Социальные контакты между разными слоями населения здесь невозможны, что заставляет требовать если не уважения к идеалистическому принципу, согласно которому все люди рождаются равными, то уж хотя бы предоставления людям шанса чего-то достичь, если они прикладывают к этому усилия и усердно трудятся. Мне вспоминается телевизионное интервью с бразильской актрисой — она шокировала зрителей, сообщив, что, живя в Нью-Йорке, обходилась без уборщицы. Журналистка рот раскрыла от изумления и ужаса при мысли, что актриса своими руками подметала полы в своей собственной квартире.
— Но почему, дорогая?
— Я не могла себе этого позволить, — пожала плечами артистка. — В Америке труд уборщиц весьма высоко оплачивается.
Всем кариокам, богатым и бедным, свойственна этакая роскошная праздность, когда дело касается труда и производительности. Качество обслуживания в городе кошмарное, наличия коррупции никто не признает, а люди постоянно жалуются, что их прислуга ворует. Каждый мечтает получить теплое местечко на государственной службе, откуда их не уволят. Но трудолюбие и тягу к работе здесь не почитают за добродетель. «Как шикарно! — в восторге восклицал Густаво, когда я выходила на пляж. — Только очень шикарная женщина может отправиться на пляж во вторник утром!»
Труд в Рио-де-Жанейро устарел и вышел из моды — те, кто берется за работу, ждут, что их будут эксплуатировать, а тем, на кого собираются работать, эксплуатировать их вроде как полагается. Временами отношения между работниками и начальством балансируют на грани комедии или даже эротического садомазохистского фарса. Унижение, деградация, бесправие — самые популярные методы.
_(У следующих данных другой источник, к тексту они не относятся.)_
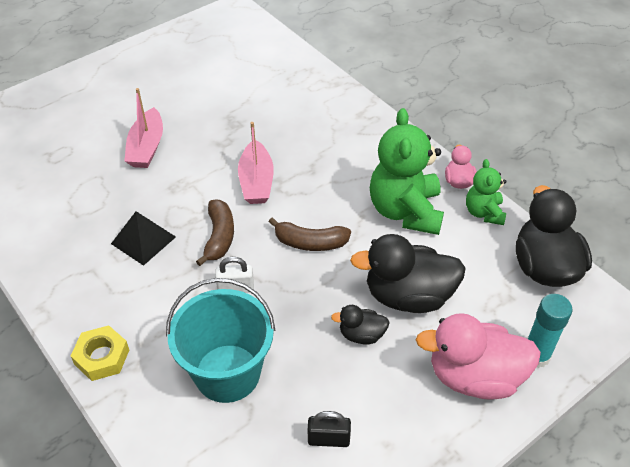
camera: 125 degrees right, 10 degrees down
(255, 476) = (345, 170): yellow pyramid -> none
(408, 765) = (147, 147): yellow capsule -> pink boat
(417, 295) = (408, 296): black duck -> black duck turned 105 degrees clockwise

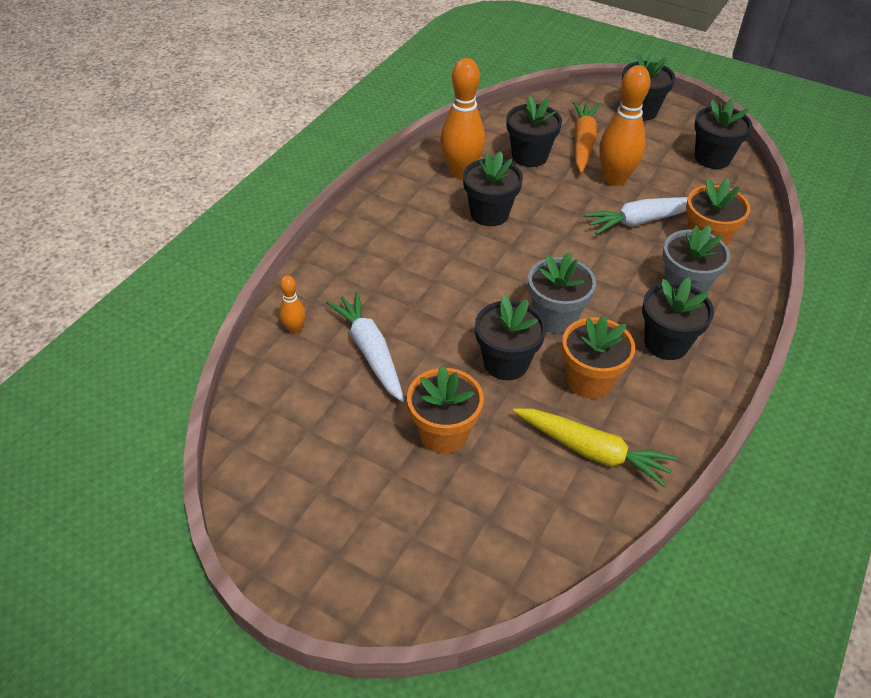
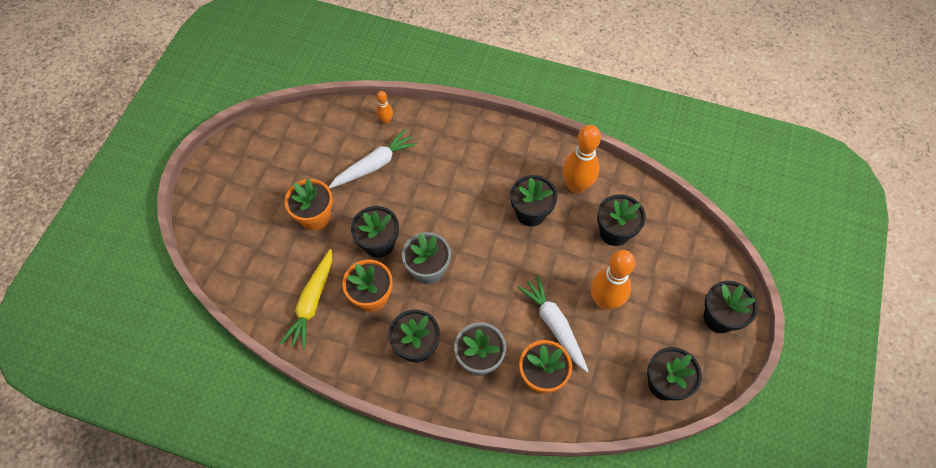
camera: 80 degrees right, 15 degrees up
(583, 143) = (649, 272): orange carrot -> none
Но вернемся ко мне. Я боролась не только с перспективой полного обнищания, но и с реально настигшей меня относительной бедностью. Кьяра, поправив финансовые дела за счет доверительного фонда, вернулась в Рио с «полным баком» и обновленными радужными перспективами своей революционной деятельности, отец Карины предложил ей приобрести квартиру за его счет, а у Густаво была Каса Амарела и в придачу целый остров к югу от Рио, который он ласково называл «моя ферма». Новые туристы с невообразимыми банковскими счетами приезжали, чтобы поселиться на Руа Жоаким Муртину и некстати становились друзьями — Нико, с его пособием по безработице от щедрого правительства Франции, и Анна, еще одна итальянская иждивенка. Они, по тонкому определению, данному местными маландру, тратили dinheiro de primeiro viagem, то есть «деньги первой поездки», что намекало одновременно и на их щедрость, и на наивность. И только у меня одной не было никакого «фонда» в запасе, и только я одна продолжала жить абсолютно не по средствам.
Применив бразильский подход, я позвонила отцу и попыталась разнюхать, нельзя ли подступиться к немалым активам семьи Майкл — хотела понять, нельзя ли с пользой для меня сбыть хоть несколько голов кенгуру из тех миллионных стад, которыми я так прославилась здесь, под тенистыми кущами Санта-Терезы, — но из семейного лагеря не раздалось ни звука ободрения и поддержки. Решительно все, кого я знала, твердили, что хорошенького понемножку и мне уже давно пора вернуться домой, начать тратить по два часа в день на дорогу, трудиться — словом, жить в реальном мире, как все они. Нет, мой отец никогда не был рабом. За его плечами была вполне замечательная, нерегламентированная жизнь. Может, именно потому он так и волновался. Единственной из всех детей, казалось, удалось-таки добиться успеха в деловом мире, и вдруг она дает деру в Бразилию.
— Доверительный фонд? — скептически переспросил папа, когда я предложила свое видение выхода из сложившейся ситуации. — Да ты последний человек, которому я доверил бы хоть какой-то фонд.
Братец повел себя не лучше и не проявил никакого сочувствия.
— Ах-ах-ах, страсти какие, — передразнил он, услышав по телефону мои рыдания. — Приезжай-ка домой и работай, как все остальные, ленивая ты корова.
Сестра хотела помочь, но возможности ее были ограниченны.
— Могу одолжить тебе пару сотен.
— Пару сотен чего?
— Пару сотен долларов.
— Такой суммой мои счета не оплатить.
— Когда вернешься, можешь жить у меня, — с готовностью предложила она.
— Да не собираюсь я возвращаться! — взвизгнула я так, что даже сама удивилась силе взрыва.
— Да, я знаю. Но если надумаешь… ну, ты поняла… — уверила она.